I continue to love and practice yoga, but it’s not a daily thing for me. Transcendental Meditation, on the other hand, is a daily practice. The benefits have ranged from lower blood pressure to a general sense of clarity. In my afternoon meditation, I typically feel revived, awakened, and more apt to productivity for the remainder of the day. In the past few months, between practising TM, quitting drinking, and leaving my phone in the living room at night, my sleep has never been better.
There are certainly times over the past year that I wasn’t in the zone and wouldn’t practise, but I quickly realised how different every inch of my body and mind felt without it being a part of my life. I felt weird doing it when staying in hotels with friends, even when they knew that I did it daily. I felt weird closing my eyes on a train, concerned about what was happening around me and potentially missing my stop.
What I’ve realised is that I need to own my meditation. Who cares what other people think? Who cares if people judge me for meditating? If this is something that I find beneficial to my life, which I certainly do, then why do anyone else’s beliefs matter? They shouldn’t have an impact on me when I know how much of a positive impact TM has on me. I value TM and shouldn’t let anything get in the way of my practice.
What “Owning My Meditation” Looks Like
In early October, I was amongst a team producing a conference that supported and inspired women to express themselves authentically through the work that they do. We had spectacular women contributing on panels, giving keynote speeches, teaching fitness classes, and My Zen Home also sponsored a meditation room. The time leading up to this event was extremely stressful – many late nights, last-minute fixes, and, overall, just a lot going on. With most events that I had produced, it was a one-day/night situation, yet, with this, it was about to be four very full days.
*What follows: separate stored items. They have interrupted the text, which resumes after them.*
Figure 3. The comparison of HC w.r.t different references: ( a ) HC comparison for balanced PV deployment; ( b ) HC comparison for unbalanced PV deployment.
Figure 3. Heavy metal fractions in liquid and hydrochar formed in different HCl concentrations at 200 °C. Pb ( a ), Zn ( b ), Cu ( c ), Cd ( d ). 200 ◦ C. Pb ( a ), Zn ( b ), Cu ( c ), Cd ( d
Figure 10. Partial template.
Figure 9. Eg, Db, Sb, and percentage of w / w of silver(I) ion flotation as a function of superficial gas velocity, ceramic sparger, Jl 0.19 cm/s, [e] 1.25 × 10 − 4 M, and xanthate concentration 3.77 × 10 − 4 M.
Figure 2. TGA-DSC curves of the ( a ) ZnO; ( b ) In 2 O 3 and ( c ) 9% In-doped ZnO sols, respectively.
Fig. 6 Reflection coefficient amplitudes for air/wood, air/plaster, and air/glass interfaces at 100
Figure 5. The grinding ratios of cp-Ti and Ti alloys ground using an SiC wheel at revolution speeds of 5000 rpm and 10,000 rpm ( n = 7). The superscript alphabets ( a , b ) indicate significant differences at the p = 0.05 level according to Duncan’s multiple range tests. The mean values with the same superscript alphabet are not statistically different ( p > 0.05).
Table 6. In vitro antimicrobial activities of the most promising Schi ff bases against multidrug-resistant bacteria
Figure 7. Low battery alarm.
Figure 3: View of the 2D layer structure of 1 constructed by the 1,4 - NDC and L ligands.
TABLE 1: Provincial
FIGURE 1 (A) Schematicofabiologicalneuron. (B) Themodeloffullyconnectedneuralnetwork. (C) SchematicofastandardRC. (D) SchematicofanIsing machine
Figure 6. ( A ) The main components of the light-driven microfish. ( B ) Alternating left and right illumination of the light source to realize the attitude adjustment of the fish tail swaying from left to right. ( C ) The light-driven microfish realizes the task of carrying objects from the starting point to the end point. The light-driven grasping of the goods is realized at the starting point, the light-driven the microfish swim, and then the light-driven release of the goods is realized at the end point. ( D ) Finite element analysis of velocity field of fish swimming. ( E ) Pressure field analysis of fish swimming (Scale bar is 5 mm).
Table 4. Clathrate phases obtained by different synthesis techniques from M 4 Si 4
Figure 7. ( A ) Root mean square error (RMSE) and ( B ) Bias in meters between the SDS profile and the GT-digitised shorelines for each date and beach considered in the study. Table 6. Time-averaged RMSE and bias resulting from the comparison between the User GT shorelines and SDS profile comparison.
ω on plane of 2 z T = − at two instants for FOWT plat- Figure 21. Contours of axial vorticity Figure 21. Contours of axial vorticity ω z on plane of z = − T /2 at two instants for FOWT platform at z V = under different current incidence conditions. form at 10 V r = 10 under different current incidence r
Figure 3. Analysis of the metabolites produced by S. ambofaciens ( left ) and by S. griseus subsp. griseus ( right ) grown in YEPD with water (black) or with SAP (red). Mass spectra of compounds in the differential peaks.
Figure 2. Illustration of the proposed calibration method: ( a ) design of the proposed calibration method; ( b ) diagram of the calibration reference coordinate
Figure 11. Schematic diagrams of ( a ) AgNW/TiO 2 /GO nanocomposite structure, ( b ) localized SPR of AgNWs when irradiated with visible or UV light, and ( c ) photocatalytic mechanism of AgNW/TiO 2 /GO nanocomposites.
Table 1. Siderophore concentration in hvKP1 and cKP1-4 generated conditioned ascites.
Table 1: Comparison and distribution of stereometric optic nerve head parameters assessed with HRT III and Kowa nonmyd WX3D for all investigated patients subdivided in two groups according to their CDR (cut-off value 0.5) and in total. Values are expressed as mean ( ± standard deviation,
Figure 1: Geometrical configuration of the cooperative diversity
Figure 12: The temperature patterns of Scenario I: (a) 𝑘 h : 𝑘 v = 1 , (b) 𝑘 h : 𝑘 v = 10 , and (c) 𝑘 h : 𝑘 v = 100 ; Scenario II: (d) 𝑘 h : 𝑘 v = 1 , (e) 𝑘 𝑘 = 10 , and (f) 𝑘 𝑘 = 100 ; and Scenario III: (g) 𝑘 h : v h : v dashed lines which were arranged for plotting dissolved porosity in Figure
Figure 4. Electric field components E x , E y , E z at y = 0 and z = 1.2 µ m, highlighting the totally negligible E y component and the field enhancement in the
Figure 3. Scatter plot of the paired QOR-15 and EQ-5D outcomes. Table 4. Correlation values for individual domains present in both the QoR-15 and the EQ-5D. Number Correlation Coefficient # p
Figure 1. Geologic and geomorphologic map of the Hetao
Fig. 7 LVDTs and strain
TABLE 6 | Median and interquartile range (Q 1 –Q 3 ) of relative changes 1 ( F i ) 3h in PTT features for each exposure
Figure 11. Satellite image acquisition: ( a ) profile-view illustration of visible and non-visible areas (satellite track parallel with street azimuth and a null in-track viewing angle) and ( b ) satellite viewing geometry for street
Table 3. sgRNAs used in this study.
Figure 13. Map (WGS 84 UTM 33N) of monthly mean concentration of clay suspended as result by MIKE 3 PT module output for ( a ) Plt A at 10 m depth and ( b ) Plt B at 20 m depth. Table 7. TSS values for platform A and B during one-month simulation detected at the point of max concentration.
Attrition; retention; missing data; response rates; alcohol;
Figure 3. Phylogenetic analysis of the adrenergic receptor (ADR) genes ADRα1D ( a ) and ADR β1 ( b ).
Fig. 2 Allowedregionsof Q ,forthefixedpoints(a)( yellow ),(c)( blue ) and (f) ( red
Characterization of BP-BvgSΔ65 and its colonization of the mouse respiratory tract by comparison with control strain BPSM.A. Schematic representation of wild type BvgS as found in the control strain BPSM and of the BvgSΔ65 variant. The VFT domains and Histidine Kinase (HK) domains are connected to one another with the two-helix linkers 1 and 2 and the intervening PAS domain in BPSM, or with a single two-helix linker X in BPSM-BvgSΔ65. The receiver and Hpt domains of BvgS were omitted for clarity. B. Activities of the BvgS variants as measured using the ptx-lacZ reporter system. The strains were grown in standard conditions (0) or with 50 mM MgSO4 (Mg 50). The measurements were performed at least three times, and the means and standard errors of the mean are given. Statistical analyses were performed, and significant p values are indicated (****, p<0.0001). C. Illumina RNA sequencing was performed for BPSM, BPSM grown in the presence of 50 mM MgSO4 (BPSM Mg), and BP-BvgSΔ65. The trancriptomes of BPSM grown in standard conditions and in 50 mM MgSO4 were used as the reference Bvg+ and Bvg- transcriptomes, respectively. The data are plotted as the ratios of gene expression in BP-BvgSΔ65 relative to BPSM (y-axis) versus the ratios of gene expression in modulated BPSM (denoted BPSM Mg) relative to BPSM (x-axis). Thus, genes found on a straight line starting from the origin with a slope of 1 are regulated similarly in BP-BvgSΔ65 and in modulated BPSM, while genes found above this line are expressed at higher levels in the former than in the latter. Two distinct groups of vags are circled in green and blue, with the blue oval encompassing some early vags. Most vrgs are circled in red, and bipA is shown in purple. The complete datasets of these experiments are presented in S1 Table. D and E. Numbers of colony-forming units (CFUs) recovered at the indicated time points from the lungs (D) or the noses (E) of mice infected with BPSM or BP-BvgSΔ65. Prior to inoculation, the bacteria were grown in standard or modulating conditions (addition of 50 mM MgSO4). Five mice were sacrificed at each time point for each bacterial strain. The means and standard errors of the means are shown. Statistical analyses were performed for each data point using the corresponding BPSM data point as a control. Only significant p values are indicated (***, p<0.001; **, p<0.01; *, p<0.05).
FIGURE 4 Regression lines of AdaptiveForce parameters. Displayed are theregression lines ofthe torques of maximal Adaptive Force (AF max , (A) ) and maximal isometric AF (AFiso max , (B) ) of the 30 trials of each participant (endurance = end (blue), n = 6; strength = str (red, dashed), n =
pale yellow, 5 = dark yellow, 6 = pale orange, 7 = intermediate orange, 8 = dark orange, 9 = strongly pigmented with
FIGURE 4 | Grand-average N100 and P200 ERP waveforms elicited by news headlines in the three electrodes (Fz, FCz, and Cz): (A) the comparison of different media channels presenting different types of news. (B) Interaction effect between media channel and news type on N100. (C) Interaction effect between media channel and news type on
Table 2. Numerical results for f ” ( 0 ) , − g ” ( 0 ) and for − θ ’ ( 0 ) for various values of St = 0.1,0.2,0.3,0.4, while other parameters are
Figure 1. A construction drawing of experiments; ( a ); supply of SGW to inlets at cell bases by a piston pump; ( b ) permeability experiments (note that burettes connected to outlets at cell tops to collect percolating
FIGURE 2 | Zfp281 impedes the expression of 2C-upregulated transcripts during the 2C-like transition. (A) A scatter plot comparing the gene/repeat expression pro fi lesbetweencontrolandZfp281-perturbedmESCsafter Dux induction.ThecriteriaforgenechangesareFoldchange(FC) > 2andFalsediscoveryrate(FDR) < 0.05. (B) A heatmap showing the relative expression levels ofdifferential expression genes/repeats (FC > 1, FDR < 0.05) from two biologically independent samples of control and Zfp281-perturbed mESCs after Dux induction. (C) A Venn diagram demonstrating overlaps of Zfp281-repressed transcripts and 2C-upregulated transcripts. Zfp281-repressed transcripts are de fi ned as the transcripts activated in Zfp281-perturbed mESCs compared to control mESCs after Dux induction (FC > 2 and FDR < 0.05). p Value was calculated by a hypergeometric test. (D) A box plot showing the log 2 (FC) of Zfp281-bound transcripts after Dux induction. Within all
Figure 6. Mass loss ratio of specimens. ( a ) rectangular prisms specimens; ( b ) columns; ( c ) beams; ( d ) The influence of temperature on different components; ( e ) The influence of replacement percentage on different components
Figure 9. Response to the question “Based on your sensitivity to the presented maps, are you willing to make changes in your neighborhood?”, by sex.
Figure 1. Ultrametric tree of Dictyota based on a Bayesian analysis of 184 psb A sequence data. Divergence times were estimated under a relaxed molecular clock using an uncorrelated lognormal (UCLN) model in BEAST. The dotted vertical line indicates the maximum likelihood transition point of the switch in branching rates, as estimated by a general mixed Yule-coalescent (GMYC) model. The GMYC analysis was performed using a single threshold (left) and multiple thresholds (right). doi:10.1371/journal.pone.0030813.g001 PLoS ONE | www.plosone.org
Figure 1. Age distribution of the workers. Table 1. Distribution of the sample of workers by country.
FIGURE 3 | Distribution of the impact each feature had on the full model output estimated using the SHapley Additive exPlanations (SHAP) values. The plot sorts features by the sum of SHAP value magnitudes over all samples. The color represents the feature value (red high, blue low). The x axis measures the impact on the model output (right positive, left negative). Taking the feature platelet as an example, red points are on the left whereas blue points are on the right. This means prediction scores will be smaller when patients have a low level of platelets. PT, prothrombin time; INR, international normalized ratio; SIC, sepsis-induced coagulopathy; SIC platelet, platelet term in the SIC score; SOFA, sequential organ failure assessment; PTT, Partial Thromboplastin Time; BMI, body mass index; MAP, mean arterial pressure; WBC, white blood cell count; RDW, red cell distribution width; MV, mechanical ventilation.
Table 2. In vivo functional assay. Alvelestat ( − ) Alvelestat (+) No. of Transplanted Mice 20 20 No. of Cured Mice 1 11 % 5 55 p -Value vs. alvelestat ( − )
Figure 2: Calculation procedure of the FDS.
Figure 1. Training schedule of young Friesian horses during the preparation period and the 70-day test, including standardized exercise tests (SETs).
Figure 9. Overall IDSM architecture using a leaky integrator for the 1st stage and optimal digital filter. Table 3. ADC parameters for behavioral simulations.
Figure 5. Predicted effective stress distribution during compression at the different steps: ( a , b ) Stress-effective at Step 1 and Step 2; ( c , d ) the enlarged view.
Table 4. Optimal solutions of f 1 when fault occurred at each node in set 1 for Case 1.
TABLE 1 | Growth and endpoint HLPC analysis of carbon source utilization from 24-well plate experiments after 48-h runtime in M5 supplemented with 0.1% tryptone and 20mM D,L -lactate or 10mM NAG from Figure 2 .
When I get stressed my body often goes into shock, shuts down, and I get sick. How was I going to prevent this from happening while producing this event that we’d been working on for so many months?
The night before the first day of the event I was having visions of myself in the hospital. I kept thinking that my body was really going to shut down, and I wasn’t going to be able to get through this event. Shortly thereafter–with a pep talk from my parents fresh in my head–I realised that the event was going to come together and everyone would do their part, including me. In this time I realised that in order to express myself authentically through the work that I was doing, I also needed to take care of myself. That meant spending 20 minutes in the afternoon of each day of the conference in the meditation room. Taking time for me. 20 minutes that allowed me to relax, get rejuvenated, and revive myself for the remainder of the day.
I walked into the meditation room, took my walkie-talkie headset off, removed my shoes, and got comfortable on a cushion in the very calm space. I closed my eyes and felt immediate relief. Tuning into myself and my mantra for those 20 minutes allowed me to be in the present. It allowed me to focus on me. If it wasn’t for that space, and the knowledge I have in practising TM, my body could have likely shut down. TM for me has been a really helpful and healthy safety net. It’s the only 20 minutes of my day that, although thoughts may come and go, I am totally focused on myself and my well-being.
It’s imperative that everyone take time for themselves, whether that means practising Transcendental Meditation, taking a yoga class, going to the gym, or simply just being. Those daily routines and practices are what keep us grounded and balanced.